● TO-DO ITEM:
In the copy, include all of the listing exactly and none of its pictures.

● EXERCISE DATA:
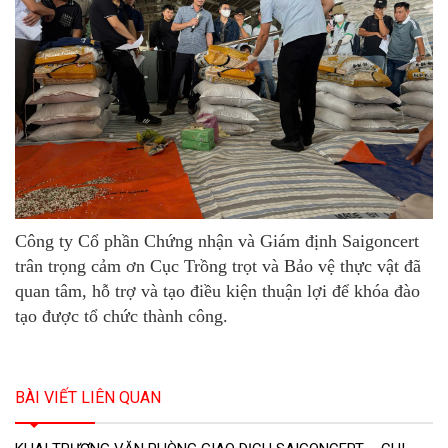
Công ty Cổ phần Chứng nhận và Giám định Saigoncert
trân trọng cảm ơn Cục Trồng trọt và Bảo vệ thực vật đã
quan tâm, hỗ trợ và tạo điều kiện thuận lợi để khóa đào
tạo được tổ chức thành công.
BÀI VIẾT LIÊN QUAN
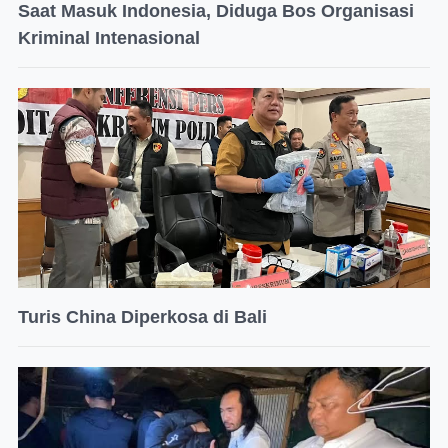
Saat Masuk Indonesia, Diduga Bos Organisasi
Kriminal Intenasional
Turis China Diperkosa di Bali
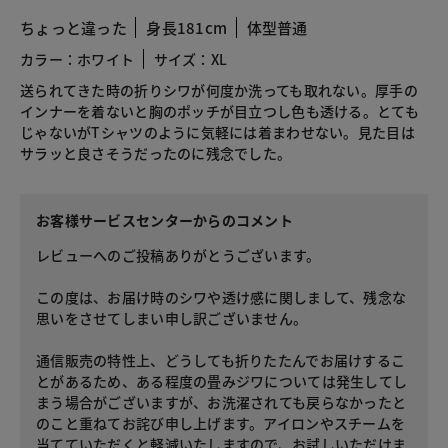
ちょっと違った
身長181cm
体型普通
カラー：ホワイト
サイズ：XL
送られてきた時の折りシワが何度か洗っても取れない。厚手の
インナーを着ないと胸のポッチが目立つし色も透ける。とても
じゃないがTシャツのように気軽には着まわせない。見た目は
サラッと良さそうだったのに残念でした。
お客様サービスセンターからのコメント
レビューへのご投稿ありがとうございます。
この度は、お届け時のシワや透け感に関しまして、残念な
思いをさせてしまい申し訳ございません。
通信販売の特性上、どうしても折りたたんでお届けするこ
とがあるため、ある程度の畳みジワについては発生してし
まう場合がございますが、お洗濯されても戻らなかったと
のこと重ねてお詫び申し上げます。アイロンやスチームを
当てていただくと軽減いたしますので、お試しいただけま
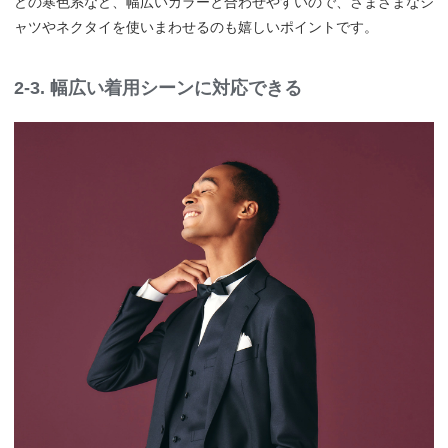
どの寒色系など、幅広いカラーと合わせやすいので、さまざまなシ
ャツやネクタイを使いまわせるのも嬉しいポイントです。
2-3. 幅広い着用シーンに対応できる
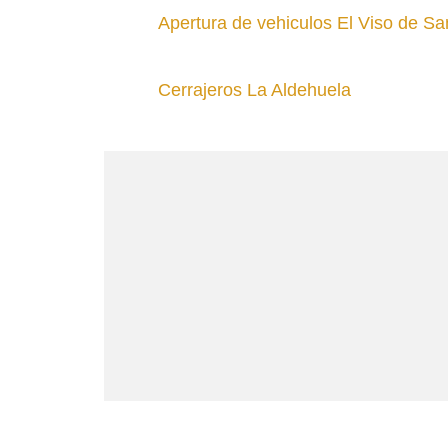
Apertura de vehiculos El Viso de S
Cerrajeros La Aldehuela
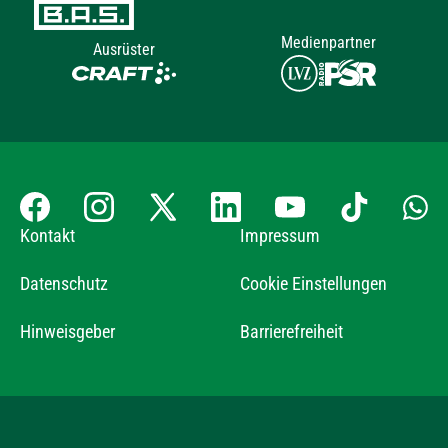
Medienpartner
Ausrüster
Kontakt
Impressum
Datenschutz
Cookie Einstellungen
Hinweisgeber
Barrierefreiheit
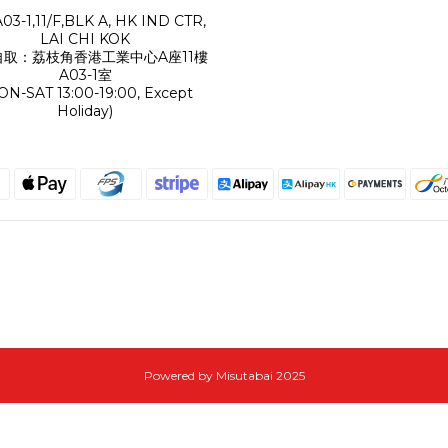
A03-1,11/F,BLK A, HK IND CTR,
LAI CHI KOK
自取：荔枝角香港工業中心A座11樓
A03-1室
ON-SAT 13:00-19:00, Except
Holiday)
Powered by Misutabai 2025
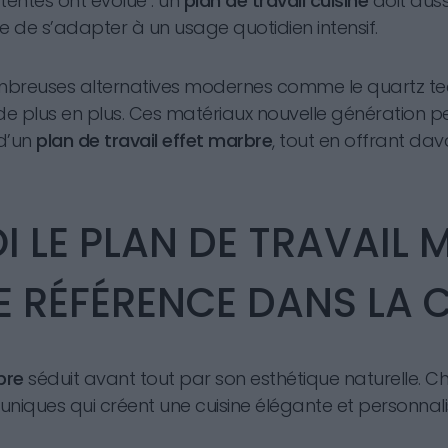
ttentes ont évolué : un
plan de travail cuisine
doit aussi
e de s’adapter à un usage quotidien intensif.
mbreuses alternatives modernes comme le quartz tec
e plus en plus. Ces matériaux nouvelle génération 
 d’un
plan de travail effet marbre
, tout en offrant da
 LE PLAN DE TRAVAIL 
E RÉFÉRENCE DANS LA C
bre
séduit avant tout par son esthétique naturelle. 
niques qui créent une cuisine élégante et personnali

● RESPONSE:
Công ty Cổ phần Chứng nhận và Giám định Saigoncert
trân trọng cảm ơn Cục Trồng trọt và Bảo vệ thực vật đã
quan tâm, hỗ trợ và tạo điều kiện thuận lợi để khóa đào
tạo được tổ chức thành công.
BÀI VIẾT LIÊN QUAN
Saat Masuk Indonesia, Diduga Bos Organisasi
Kriminal Intenasional
Turis China Diperkosa di Bali
ちょっと違った
身長181cm
体型普通
カラー：ホワイト
サイズ：XL
送られてきた時の折りシワが何度か洗っても取れない。厚手の
インナーを着ないと胸のポッチが目立つし色も透ける。とても
じゃないがTシャツのように気軽には着まわせない。見た目は
サラッと良さそうだったのに残念でした。
お客様サービスセンターからのコメント
レビューへのご投稿ありがとうございます。
この度は、お届け時のシワや透け感に関しまして、残念な
思いをさせてしまい申し訳ございません。
通信販売の特性上、どうしても折りたたんでお届けするこ
とがあるため、ある程度の畳みジワについては発生してし
まう場合がございますが、お洗濯されても戻らなかったと
のこと重ねてお詫び申し上げます。アイロンやスチームを
当てていただくと軽減いたしますので、お試しいただけま
どの寒色系など、幅広いカラーと合わせやすいので、さまざまなシ
ャツやネクタイを使いまわせるのも嬉しいポイントです。
2-3. 幅広い着用シーンに対応できる
Apertura de vehiculos El Viso de S
Cerrajeros La Aldehuela
Medienpartner
Ausrüster
Kontakt
Impressum
Datenschutz
Cookie Einstellungen
Hinweisgeber
Barrierefreiheit
A03-1,11/F,BLK A, HK IND CTR,
LAI CHI KOK
自取：荔枝角香港工業中心A座11樓
A03-1室
ON-SAT 13:00-19:00, Except
Holiday)
Powered by Misutabai 2025
ttentes ont évolué : un
plan de travail cuisine
doit aussi
e de s’adapter à un usage quotidien intensif.
mbreuses alternatives modernes comme le quartz tec
e plus en plus. Ces matériaux nouvelle génération 
 d’un
plan de travail effet marbre
, tout en offrant da
 LE PLAN DE TRAVAIL 
E RÉFÉRENCE DANS LA C
bre
séduit avant tout par son esthétique naturelle. 
niques qui créent une cuisine élégante et personnali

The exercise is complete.